─── Data shown ───

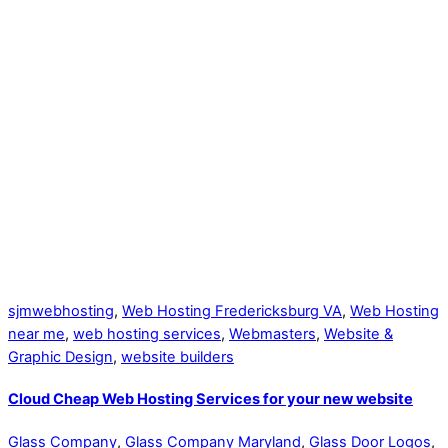
sjmwebhosting
,
Web Hosting Fredericksburg VA
,
Web Hosting
near me
,
web hosting services
,
Webmasters
,
Website &
Graphic Design
,
website builders
Cloud Cheap Web Hosting Services for your new website
Glass Company
,
Glass Company Maryland
,
Glass Door Logos
,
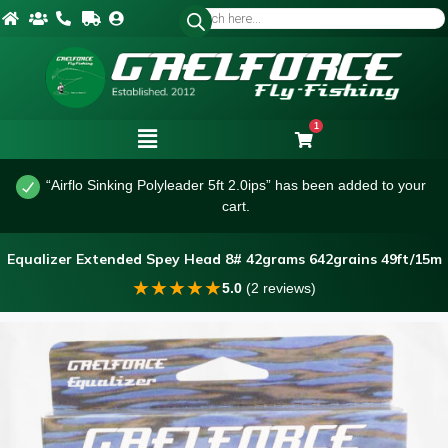
1
“Airflo Sinking Polyleader 5ft 2.0ips” has been added to your
cart.
Equalizer Extended Spey Head 8# 42grams 642grains 49ft/15m
★
★
★
★
★
5.0
(2 reviews)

───

Problem to solve:
Return each line of the data above that contains the word "Glass".

Written solution:
Glass Company
Glass Company Maryland
Glass Door Logos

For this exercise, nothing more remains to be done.